The list of careers you can study have grown almost limitlessly in our country due, especially to Western influence. We have stuff like International Relations, Community Development, Nursing, Psychology, Forensic Science, Electronic Media, PR, HR, Education, Music, Journalism, and so many others but the question is have we opened up ourselves to the possibilities? Is this generation being allowed to explore and discover for themselves?

Truth be told, a lot of the times there are some subjects that are still looked down on. For example my friend who is studying in a university that is known for its law and business schools was telling me the other day how anyone who is not doing law or business commerce is basically looked down upon in the school. That does seem quite childish but it is the way it is.

In my case for example there are times when people ask me what I am studying and I say English Literature. They look at me in surprise and ask, “Oh you want to be a teacher?” I literally have to refrain myself from rolling my eyes each time as I reply, “No, actually I want to be a writer.” I thank God I’m passionate and not ashamed about it because there are those comments that can bring you down.

You know those phrases? Stuff like,

“You are limiting your potential”

“Your hobby doesn’t necessarily have to be your career”

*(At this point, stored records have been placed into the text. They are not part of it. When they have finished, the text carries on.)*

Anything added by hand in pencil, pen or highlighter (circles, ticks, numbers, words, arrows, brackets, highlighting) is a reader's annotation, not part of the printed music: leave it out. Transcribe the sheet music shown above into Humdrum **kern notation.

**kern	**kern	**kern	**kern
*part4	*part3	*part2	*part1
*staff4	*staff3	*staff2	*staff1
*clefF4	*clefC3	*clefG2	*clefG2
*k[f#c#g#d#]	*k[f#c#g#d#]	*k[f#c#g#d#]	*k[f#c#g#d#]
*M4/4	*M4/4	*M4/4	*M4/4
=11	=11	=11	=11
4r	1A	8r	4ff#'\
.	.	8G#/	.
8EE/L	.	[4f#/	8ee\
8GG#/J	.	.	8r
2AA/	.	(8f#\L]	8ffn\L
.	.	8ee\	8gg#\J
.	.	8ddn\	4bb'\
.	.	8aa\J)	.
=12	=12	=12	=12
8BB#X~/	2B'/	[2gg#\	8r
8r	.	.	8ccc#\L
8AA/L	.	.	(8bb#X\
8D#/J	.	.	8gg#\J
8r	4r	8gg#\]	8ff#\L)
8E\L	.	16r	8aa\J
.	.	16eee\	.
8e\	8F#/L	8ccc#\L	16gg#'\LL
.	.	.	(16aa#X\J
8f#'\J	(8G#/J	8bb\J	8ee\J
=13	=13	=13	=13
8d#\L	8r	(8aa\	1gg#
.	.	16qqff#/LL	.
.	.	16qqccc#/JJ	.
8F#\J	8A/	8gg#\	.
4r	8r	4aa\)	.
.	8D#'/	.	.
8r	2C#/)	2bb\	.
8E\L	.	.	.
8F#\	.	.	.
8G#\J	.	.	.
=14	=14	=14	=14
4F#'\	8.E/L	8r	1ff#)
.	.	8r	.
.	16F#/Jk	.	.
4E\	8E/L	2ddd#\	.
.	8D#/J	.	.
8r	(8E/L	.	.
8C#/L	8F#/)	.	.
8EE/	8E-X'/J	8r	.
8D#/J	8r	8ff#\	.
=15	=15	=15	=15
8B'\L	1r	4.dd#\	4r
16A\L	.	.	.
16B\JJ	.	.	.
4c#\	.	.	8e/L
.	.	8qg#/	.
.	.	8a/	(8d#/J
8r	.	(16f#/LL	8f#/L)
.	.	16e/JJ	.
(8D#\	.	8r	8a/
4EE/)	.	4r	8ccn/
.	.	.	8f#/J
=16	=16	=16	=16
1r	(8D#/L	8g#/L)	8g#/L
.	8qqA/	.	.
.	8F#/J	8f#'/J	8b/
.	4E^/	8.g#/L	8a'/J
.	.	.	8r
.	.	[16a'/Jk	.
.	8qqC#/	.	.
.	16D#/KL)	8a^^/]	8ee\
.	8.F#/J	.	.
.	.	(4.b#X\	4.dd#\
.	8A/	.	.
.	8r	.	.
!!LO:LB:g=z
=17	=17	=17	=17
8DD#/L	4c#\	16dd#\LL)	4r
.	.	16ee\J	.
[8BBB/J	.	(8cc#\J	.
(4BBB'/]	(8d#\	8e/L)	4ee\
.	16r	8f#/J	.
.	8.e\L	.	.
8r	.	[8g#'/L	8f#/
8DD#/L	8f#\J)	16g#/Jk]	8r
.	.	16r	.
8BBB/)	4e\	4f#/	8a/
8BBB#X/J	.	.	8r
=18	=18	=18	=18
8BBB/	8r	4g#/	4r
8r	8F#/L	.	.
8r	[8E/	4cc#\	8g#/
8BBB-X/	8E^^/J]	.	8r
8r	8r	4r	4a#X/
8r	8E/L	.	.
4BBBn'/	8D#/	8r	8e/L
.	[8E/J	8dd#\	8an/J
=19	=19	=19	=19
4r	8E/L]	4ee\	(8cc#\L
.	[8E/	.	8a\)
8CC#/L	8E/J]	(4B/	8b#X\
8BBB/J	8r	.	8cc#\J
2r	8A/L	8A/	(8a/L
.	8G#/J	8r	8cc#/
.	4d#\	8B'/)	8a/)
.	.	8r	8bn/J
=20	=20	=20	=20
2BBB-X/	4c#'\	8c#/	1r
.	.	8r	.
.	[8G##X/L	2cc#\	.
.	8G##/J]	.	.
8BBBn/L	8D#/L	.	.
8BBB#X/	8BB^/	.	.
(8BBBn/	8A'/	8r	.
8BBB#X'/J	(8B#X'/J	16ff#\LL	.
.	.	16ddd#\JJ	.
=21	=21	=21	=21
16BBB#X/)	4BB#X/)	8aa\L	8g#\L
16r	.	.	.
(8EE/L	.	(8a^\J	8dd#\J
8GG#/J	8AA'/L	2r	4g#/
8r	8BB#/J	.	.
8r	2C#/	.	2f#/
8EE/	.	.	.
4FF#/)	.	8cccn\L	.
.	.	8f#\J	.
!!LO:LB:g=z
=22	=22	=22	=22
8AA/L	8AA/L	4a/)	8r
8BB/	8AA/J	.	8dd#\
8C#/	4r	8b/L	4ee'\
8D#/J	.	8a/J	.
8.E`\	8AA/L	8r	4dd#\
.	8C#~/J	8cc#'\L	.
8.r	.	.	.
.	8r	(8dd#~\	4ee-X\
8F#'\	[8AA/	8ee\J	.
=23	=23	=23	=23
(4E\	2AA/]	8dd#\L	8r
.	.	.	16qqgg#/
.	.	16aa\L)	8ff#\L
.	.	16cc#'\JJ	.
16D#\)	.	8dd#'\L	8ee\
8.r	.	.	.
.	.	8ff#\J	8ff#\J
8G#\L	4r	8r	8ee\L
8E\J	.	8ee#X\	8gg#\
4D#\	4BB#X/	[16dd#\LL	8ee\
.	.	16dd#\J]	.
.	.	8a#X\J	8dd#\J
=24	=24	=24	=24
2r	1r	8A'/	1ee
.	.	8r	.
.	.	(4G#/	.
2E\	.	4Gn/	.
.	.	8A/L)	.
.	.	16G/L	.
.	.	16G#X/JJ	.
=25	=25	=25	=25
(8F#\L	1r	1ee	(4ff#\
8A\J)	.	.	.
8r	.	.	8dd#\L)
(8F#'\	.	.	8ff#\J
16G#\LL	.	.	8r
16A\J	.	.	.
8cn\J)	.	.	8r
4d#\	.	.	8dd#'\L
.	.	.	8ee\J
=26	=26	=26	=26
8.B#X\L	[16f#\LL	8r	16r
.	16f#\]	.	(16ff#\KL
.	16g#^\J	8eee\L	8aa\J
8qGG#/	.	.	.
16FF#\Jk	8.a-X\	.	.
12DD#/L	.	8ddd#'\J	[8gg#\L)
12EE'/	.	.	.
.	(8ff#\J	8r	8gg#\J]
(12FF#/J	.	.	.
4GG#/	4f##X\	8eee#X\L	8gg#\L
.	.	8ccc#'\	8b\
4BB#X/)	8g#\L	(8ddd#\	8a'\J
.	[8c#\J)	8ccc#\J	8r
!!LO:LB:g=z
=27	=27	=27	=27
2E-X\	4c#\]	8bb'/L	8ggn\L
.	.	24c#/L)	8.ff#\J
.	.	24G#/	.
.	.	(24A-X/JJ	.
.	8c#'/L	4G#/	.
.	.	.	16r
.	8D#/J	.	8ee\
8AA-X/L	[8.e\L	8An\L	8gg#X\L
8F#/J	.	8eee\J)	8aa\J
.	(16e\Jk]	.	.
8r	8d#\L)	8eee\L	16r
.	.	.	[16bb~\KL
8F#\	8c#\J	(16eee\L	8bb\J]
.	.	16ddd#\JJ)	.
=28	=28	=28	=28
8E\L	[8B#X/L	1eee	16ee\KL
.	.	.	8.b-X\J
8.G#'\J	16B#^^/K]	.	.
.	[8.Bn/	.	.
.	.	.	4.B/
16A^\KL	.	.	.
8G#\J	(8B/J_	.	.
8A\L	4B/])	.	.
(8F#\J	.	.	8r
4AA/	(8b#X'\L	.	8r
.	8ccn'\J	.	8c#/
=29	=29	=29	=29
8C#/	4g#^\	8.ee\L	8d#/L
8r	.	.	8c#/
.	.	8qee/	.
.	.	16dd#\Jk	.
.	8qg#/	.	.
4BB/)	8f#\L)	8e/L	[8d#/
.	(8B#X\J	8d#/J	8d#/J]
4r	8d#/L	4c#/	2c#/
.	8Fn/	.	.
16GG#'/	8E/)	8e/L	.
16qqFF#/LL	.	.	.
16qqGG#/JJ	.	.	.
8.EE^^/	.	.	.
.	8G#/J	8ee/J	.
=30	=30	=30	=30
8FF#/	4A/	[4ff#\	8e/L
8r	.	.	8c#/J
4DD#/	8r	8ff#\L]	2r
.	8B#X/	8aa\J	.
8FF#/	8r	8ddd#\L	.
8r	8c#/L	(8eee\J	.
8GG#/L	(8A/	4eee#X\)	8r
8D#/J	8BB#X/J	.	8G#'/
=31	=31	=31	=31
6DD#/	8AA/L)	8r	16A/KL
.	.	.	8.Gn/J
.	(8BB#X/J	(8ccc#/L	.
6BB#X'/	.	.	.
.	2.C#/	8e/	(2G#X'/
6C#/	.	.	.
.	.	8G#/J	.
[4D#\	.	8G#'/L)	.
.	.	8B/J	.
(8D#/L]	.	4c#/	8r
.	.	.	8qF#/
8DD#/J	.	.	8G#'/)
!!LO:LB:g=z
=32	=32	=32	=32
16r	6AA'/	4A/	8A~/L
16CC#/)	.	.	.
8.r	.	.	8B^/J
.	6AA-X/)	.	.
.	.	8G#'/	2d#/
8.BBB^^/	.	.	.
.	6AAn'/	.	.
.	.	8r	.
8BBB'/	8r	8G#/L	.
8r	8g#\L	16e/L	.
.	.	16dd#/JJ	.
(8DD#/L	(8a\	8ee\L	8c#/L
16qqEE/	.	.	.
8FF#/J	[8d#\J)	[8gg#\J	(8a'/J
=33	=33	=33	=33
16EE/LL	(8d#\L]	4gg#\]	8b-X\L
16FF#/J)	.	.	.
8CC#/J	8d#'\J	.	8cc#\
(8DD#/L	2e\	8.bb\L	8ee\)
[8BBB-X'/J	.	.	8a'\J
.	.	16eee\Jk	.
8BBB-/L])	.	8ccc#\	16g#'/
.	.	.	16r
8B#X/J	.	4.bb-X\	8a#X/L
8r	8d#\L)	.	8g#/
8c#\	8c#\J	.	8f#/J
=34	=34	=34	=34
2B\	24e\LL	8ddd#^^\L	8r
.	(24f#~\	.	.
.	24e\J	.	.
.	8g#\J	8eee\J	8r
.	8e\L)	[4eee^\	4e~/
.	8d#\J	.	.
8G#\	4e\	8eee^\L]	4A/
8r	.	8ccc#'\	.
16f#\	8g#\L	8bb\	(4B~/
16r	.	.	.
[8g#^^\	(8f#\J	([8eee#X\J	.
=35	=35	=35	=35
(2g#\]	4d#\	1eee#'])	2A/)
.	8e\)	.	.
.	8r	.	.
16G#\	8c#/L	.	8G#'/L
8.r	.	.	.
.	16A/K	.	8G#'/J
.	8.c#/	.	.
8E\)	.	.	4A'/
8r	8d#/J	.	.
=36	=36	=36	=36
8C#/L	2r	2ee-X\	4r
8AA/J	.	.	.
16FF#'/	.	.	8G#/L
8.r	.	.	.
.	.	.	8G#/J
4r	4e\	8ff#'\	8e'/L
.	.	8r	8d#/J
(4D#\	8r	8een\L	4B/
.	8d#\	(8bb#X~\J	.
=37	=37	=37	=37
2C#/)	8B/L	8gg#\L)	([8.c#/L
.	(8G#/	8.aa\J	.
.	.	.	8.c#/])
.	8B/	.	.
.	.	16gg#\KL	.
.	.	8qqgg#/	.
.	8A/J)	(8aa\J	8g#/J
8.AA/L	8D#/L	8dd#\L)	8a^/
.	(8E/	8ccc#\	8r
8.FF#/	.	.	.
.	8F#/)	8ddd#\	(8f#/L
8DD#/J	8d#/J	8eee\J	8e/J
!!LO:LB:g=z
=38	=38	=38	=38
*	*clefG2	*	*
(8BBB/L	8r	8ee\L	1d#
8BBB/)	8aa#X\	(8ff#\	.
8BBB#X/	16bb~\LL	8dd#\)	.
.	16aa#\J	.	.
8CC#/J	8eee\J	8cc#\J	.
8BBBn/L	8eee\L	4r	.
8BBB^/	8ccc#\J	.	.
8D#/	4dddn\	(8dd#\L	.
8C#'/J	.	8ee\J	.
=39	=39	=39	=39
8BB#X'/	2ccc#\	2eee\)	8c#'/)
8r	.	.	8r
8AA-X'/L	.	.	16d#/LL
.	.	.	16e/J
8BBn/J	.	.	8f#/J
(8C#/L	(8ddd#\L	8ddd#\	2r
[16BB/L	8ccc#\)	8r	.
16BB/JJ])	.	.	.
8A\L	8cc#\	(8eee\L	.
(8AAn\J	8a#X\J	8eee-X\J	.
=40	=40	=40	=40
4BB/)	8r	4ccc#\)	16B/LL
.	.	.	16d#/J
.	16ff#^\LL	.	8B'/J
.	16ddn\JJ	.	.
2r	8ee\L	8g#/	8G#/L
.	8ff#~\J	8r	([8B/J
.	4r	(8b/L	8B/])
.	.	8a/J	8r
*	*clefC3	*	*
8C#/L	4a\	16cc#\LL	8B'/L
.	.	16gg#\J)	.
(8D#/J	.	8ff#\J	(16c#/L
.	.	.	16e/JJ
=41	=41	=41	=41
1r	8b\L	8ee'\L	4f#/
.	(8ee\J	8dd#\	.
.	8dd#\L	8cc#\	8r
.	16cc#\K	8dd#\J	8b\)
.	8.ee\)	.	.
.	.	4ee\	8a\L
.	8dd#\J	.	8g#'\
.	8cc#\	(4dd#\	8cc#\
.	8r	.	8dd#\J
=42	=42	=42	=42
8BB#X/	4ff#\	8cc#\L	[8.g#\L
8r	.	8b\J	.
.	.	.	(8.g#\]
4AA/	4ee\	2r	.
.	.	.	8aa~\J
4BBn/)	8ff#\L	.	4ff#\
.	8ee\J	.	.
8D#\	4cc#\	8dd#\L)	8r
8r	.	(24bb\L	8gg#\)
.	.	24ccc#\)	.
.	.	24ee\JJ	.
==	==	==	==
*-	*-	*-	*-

“Why don’t you study something that will provide for you financially later in future, then you can do what you love on the side?”

Even though people may not necessarily say it, you do know that they are thinking it.

Then there are the few who are brave enough to make like their Disney role models and follow their dreams. It is possible, in this reality to be successful and at the same time do what you love. I have seen it with my own eyes. People like a successful Kenyan writer I met the other day, Kinyanjui Kombani, another friend of mine told me his story of how he fell in love with photography, decided not to go to university, had a huge fight with his dad about it but pursued what he felt he was called to and several years down the line he is super successful, traveling around the country for business. I also have quite a few amazingly talented friends studying music and I know they are going to be successful because they are pursuing their purpose.

I love the idea of such childish wonder that lets us see the world with eyes that are open to possibilities. We should set the pace so that by the time the next generation comes along they have nothing to fear because they really do get the choice to be anything they want to be.